THE TASK >> From the data below, copy exactly the lines that lie between the one holding "of human adenocarcinoma" and the one holding "expression analysis of", including both, and nothing more.

(Beginning of PROVIDED INFORMATION)

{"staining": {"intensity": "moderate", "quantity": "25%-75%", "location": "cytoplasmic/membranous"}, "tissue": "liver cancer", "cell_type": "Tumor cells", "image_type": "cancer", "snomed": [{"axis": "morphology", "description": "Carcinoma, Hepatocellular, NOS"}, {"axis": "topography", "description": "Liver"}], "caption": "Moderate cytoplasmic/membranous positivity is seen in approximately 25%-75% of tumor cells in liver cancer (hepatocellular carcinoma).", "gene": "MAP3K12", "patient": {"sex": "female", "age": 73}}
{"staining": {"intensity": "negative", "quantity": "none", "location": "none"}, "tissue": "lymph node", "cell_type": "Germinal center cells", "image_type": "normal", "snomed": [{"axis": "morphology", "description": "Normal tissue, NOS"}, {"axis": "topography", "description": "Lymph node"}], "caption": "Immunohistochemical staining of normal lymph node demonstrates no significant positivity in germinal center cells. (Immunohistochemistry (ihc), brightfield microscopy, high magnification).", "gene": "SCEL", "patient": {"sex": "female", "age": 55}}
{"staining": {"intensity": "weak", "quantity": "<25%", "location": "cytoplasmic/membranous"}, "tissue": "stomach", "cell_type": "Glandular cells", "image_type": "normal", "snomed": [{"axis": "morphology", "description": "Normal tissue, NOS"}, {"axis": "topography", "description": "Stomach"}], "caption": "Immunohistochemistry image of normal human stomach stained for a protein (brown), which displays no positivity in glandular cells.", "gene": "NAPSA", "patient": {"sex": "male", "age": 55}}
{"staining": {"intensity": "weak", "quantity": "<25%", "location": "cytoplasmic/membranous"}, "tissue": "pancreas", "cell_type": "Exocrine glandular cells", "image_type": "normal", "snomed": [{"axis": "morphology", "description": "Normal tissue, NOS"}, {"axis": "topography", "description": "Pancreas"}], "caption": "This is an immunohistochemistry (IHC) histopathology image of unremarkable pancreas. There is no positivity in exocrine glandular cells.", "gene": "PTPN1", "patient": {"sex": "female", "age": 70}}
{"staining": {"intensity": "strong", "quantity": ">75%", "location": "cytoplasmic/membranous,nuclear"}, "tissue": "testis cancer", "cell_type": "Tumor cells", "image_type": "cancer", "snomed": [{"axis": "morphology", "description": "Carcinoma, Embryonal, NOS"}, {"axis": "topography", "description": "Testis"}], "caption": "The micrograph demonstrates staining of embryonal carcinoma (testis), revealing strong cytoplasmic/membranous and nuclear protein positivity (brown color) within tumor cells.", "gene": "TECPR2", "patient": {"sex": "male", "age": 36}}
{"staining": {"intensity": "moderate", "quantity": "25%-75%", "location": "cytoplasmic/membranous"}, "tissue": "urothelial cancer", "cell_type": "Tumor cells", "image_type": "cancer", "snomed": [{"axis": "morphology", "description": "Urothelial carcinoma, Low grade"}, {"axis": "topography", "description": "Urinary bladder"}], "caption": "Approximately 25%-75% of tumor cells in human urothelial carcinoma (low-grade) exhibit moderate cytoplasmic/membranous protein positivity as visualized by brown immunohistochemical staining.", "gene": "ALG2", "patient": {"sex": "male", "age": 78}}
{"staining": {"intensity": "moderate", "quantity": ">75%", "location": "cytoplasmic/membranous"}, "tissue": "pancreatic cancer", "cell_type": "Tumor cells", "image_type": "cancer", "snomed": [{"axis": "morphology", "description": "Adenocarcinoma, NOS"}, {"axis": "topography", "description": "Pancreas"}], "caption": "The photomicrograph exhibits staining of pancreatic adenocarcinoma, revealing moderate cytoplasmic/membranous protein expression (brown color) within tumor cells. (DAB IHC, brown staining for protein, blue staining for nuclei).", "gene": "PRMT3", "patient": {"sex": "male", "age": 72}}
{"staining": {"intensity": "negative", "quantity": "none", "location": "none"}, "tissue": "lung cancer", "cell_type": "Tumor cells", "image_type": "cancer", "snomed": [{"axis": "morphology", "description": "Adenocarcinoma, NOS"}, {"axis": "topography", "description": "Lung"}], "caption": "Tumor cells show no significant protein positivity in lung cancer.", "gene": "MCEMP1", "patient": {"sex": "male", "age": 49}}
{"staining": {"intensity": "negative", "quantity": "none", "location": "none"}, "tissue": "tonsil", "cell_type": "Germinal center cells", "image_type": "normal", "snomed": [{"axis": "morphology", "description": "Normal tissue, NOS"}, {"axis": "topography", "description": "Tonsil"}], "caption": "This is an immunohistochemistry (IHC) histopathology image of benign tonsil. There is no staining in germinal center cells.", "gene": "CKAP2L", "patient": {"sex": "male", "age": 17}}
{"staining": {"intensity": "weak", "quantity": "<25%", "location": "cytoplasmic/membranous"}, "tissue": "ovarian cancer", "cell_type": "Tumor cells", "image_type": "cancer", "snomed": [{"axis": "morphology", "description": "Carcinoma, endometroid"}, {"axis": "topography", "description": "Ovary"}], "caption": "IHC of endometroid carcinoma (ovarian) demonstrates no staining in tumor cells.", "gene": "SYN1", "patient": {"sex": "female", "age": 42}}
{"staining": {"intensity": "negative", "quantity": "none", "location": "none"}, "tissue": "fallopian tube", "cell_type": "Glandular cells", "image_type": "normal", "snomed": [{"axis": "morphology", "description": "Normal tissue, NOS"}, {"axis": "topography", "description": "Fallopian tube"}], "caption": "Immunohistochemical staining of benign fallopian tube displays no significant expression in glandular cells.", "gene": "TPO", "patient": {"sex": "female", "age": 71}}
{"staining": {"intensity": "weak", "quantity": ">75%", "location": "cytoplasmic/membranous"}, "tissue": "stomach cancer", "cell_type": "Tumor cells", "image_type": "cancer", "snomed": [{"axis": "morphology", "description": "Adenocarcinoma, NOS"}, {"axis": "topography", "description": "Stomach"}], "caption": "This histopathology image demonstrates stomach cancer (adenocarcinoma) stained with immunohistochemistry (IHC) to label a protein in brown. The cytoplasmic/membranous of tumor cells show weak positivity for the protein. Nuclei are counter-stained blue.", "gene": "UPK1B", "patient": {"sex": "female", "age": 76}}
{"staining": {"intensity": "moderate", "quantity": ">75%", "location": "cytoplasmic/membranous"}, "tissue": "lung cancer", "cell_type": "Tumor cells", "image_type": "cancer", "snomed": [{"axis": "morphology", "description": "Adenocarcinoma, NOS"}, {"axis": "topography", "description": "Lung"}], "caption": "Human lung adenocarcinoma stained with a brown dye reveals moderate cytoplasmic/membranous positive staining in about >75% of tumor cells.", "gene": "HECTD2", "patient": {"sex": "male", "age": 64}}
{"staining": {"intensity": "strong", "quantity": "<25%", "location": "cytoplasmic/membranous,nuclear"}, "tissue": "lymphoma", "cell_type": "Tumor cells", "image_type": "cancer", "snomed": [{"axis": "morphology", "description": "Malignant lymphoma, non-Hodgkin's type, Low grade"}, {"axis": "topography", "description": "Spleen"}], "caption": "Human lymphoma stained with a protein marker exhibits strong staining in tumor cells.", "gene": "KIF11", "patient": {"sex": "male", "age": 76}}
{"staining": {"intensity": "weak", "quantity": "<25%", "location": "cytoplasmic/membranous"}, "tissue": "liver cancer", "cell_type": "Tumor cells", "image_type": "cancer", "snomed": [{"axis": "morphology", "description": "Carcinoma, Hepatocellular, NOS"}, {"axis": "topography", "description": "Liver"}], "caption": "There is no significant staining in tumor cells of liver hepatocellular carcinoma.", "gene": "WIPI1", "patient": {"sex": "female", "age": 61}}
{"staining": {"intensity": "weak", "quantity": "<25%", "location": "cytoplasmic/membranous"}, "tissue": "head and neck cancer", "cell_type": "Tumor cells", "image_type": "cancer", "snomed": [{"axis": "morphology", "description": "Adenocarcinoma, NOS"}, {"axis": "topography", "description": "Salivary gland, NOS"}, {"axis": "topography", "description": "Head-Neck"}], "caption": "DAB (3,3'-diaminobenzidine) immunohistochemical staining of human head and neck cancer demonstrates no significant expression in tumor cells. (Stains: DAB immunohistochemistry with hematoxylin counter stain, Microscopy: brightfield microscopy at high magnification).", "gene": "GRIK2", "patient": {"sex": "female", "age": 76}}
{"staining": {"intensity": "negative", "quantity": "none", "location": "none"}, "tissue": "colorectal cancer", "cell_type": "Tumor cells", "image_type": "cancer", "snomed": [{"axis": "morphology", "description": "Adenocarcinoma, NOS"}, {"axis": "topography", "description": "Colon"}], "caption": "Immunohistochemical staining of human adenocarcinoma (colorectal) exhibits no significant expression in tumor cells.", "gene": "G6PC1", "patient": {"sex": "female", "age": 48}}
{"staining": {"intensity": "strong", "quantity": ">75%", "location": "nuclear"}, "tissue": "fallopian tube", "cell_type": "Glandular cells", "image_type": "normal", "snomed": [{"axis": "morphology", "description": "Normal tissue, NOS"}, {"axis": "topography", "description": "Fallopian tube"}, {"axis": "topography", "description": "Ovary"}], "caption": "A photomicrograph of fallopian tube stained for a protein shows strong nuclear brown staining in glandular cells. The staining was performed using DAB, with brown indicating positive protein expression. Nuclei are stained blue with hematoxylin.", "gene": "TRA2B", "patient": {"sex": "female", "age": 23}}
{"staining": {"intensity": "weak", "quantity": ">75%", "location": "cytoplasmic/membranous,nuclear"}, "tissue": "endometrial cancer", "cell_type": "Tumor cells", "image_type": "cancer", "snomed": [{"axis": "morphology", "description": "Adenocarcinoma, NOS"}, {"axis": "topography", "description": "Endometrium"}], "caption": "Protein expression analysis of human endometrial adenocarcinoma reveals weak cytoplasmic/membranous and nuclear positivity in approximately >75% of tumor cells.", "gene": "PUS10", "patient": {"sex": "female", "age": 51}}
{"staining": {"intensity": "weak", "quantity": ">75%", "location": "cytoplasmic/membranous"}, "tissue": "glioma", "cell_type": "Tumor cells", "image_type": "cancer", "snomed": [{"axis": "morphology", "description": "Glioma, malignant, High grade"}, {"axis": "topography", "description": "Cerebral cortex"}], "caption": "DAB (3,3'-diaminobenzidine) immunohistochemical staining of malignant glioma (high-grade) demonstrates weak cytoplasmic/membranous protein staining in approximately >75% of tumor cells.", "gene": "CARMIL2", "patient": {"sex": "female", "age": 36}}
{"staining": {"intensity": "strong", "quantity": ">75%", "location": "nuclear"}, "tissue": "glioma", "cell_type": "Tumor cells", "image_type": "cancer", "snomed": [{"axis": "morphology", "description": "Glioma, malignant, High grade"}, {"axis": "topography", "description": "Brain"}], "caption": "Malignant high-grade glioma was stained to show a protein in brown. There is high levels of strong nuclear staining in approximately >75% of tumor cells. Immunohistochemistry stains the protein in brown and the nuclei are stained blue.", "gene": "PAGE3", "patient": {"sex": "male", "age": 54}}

(End of PROVIDED INFORMATION)

SOLVED PROBLEM >>
{"staining": {"intensity": "negative", "quantity": "none", "location": "none"}, "tissue": "colorectal cancer", "cell_type": "Tumor cells", "image_type": "cancer", "snomed": [{"axis": "morphology", "description": "Adenocarcinoma, NOS"}, {"axis": "topography", "description": "Colon"}], "caption": "Immunohistochemical staining of human adenocarcinoma (colorectal) exhibits no significant expression in tumor cells.", "gene": "G6PC1", "patient": {"sex": "female", "age": 48}}
{"staining": {"intensity": "strong", "quantity": ">75%", "location": "nuclear"}, "tissue": "fallopian tube", "cell_type": "Glandular cells", "image_type": "normal", "snomed": [{"axis": "morphology", "description": "Normal tissue, NOS"}, {"axis": "topography", "description": "Fallopian tube"}, {"axis": "topography", "description": "Ovary"}], "caption": "A photomicrograph of fallopian tube stained for a protein shows strong nuclear brown staining in glandular cells. The staining was performed using DAB, with brown indicating positive protein expression. Nuclei are stained blue with hematoxylin.", "gene": "TRA2B", "patient": {"sex": "female", "age": 23}}
{"staining": {"intensity": "weak", "quantity": ">75%", "location": "cytoplasmic/membranous,nuclear"}, "tissue": "endometrial cancer", "cell_type": "Tumor cells", "image_type": "cancer", "snomed": [{"axis": "morphology", "description": "Adenocarcinoma, NOS"}, {"axis": "topography", "description": "Endometrium"}], "caption": "Protein expression analysis of human endometrial adenocarcinoma reveals weak cytoplasmic/membranous and nuclear positivity in approximately >75% of tumor cells.", "gene": "PUS10", "patient": {"sex": "female", "age": 51}}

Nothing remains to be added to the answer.